**What to work on:**
Beginning at the top of the listing, repeat each line exactly until the line with "war reconstruction in" has been repeated too.

**Provided data:**
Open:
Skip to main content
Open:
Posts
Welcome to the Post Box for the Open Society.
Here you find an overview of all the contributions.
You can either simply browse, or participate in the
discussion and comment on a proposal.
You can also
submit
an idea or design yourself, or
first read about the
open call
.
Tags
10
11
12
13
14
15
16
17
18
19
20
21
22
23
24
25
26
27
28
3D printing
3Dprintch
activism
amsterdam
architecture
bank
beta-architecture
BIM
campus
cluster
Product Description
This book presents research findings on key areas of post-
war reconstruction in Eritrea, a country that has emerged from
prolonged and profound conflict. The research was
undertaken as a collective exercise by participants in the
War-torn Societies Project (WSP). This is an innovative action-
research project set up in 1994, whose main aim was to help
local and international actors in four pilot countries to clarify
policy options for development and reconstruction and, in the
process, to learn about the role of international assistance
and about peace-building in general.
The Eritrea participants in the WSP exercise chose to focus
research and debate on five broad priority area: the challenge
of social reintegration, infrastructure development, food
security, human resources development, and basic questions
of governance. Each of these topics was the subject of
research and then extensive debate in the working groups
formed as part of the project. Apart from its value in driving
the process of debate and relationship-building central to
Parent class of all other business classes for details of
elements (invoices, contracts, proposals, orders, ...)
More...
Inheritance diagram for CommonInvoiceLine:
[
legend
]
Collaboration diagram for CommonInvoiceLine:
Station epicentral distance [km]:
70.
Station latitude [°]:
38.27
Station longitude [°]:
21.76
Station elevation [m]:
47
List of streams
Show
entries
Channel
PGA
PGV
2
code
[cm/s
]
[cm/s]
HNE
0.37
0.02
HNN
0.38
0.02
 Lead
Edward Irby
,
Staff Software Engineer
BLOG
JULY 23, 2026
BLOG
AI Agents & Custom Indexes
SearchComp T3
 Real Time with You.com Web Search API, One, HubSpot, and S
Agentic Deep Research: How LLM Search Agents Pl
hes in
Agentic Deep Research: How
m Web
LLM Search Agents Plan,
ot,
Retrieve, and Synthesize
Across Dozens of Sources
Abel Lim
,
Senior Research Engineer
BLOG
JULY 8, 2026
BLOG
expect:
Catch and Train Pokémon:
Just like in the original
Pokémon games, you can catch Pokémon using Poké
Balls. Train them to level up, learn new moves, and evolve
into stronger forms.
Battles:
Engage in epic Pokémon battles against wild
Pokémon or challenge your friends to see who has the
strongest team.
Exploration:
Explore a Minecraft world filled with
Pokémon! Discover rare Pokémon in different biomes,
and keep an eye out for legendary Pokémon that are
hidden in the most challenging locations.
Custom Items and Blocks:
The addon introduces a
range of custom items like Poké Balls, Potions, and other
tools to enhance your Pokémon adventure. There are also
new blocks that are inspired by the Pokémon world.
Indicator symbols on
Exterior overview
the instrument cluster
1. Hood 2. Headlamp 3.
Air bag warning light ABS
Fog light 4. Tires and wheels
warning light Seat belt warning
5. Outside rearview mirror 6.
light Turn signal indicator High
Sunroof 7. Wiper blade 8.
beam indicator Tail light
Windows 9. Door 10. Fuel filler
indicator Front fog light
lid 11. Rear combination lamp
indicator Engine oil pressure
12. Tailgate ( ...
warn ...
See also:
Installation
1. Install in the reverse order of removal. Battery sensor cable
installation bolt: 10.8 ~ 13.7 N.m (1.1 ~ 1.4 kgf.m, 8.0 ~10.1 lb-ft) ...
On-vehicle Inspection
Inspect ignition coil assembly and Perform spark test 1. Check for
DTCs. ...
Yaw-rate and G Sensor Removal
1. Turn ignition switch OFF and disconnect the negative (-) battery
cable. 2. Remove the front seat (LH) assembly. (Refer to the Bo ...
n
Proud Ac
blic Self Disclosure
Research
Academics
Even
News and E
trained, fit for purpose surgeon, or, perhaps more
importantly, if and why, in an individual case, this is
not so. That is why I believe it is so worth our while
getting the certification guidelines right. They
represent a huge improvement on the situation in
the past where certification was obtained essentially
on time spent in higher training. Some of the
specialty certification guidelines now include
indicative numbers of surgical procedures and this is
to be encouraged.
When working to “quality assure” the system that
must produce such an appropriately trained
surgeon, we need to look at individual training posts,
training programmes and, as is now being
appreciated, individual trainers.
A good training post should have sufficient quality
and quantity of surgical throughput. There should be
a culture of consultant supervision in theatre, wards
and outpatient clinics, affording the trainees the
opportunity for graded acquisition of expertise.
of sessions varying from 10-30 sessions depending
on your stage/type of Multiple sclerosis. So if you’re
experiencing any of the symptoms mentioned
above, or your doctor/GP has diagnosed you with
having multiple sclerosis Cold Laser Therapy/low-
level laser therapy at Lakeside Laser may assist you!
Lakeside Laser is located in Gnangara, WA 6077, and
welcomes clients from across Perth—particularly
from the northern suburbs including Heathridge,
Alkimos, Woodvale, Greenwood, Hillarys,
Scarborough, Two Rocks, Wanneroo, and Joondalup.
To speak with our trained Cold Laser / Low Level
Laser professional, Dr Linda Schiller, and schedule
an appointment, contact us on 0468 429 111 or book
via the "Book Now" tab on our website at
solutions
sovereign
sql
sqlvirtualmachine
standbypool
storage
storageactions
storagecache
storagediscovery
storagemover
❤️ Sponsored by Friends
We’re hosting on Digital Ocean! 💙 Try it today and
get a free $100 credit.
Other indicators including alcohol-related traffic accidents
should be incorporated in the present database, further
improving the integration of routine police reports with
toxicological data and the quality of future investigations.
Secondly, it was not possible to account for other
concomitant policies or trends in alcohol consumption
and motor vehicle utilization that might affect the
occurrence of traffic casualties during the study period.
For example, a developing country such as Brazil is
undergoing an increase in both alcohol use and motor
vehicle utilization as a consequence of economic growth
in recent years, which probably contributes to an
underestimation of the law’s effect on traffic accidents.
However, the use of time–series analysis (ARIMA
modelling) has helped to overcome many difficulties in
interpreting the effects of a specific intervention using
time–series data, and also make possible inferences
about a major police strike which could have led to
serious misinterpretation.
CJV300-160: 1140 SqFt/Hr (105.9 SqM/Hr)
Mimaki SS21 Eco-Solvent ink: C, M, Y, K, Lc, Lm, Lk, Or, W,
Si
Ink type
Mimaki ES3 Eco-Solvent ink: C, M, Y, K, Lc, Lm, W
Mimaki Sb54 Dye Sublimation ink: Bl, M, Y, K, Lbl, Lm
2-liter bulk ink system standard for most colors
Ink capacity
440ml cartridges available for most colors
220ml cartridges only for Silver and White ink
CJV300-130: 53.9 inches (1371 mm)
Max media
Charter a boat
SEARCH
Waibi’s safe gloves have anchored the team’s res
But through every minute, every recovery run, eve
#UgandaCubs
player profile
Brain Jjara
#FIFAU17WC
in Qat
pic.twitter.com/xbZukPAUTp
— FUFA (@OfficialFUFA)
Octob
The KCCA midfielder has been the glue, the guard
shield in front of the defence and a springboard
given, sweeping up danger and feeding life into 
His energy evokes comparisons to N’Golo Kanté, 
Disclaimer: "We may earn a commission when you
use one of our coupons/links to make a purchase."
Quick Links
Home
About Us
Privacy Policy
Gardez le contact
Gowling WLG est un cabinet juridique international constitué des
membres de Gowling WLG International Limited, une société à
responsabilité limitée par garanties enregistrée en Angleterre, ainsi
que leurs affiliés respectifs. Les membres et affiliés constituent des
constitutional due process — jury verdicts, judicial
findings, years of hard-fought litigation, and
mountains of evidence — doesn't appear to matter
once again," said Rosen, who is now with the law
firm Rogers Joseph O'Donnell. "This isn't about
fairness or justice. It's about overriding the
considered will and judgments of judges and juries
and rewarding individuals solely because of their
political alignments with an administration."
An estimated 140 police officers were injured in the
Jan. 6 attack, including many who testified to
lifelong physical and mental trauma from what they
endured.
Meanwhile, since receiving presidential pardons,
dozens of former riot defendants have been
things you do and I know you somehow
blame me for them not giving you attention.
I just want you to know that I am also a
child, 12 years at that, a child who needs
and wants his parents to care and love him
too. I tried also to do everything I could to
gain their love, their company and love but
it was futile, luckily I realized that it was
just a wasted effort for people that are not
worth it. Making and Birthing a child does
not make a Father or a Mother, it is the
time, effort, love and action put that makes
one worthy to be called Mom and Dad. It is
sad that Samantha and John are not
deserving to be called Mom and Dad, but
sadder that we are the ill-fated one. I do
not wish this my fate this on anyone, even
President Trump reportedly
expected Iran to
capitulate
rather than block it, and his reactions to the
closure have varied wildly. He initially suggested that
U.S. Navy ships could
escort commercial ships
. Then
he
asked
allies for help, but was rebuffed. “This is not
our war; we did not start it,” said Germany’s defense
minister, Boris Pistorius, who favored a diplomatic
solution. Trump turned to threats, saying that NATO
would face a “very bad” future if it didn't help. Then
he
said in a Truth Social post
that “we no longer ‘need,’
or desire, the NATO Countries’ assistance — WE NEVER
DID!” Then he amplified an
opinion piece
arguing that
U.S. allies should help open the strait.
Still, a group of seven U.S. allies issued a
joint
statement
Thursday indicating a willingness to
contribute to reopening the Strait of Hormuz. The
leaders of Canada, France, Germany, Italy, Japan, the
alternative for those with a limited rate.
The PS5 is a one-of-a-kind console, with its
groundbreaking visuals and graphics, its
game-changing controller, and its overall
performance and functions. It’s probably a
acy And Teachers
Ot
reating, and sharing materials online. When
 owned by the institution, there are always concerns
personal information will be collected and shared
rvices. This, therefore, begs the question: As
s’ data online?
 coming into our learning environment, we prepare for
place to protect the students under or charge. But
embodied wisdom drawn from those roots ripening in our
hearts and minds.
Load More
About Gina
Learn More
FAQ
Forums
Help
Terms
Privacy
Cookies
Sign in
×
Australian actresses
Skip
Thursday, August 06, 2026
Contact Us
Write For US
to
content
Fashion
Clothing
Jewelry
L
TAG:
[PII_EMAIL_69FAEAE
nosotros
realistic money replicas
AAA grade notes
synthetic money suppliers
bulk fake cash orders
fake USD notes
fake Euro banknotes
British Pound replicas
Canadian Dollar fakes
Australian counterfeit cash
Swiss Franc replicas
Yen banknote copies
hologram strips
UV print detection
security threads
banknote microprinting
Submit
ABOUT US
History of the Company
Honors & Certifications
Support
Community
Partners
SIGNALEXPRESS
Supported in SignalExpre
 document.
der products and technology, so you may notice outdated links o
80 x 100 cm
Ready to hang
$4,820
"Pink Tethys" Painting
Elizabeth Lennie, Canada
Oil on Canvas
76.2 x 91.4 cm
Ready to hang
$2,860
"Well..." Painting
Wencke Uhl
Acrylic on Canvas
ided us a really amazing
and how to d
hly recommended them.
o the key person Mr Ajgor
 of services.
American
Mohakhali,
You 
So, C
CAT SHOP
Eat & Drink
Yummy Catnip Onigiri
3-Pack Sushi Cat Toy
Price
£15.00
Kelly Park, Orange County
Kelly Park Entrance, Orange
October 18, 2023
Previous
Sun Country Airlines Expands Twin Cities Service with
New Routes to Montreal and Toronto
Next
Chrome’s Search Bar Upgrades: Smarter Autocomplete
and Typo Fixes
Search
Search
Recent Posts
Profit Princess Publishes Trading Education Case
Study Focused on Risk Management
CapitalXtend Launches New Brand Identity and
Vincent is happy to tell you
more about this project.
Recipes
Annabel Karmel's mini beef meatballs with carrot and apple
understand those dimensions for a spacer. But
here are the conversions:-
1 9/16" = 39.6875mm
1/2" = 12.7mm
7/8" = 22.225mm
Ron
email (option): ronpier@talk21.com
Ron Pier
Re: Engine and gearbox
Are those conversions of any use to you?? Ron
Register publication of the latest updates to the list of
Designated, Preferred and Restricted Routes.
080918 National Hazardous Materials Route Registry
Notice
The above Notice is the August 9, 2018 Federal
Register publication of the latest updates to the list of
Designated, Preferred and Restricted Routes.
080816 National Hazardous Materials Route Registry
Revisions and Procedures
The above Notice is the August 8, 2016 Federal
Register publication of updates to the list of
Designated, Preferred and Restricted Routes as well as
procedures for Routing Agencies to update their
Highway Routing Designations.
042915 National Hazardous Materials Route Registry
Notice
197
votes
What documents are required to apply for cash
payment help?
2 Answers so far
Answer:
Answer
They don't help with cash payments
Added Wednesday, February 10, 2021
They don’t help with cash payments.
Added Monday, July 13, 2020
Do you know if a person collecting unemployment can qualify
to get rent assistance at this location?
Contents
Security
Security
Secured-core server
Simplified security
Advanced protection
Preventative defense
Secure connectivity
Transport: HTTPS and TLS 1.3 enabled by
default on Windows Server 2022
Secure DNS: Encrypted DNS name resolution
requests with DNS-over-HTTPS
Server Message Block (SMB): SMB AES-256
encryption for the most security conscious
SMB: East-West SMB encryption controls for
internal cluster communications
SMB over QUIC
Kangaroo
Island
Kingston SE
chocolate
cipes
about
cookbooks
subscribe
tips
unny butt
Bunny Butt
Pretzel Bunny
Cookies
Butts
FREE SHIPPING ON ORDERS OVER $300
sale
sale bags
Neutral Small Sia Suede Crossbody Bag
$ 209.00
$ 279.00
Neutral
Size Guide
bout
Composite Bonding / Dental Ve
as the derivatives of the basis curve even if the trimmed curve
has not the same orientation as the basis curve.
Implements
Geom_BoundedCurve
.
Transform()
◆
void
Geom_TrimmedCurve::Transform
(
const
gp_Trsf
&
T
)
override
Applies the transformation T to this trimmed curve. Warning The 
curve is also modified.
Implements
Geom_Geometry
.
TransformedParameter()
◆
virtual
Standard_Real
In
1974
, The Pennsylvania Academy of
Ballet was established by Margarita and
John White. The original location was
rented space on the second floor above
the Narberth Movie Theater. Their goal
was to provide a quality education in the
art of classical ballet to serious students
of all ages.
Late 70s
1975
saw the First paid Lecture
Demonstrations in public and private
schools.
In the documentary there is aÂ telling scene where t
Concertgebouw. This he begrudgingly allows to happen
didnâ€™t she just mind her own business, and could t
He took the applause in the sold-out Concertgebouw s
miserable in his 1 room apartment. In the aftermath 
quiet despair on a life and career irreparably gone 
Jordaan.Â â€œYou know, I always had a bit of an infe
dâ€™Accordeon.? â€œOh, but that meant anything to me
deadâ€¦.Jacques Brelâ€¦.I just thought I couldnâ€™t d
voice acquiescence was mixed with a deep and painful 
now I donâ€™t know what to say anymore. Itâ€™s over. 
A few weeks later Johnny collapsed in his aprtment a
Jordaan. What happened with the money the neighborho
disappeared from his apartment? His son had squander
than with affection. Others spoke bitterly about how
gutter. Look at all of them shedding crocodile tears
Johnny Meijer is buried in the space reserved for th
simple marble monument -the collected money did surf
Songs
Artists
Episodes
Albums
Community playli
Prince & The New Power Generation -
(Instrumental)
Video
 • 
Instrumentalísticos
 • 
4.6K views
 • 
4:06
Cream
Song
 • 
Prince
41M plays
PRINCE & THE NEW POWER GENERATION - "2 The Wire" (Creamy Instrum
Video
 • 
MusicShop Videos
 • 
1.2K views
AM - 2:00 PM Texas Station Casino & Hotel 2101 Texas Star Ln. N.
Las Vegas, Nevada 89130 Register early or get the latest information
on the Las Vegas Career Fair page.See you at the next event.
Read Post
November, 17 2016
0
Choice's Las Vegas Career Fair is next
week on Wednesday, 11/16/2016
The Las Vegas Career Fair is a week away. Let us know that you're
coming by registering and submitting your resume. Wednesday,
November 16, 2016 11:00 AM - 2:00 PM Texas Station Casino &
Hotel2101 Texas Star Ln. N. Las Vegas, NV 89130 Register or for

**Written solution:**
Open:
Skip to main content
Open:
Posts
Welcome to the Post Box for the Open Society.
Here you find an overview of all the contributions.
You can either simply browse, or participate in the
discussion and comment on a proposal.
You can also
submit
an idea or design yourself, or
first read about the
open call
.
Tags
10
11
12
13
14
15
16
17
18
19
20
21
22
23
24
25
26
27
28
3D printing
3Dprintch
activism
amsterdam
architecture
bank
beta-architecture
BIM
campus
cluster
Product Description
This book presents research findings on key areas of post-
war reconstruction in Eritrea, a country that has emerged from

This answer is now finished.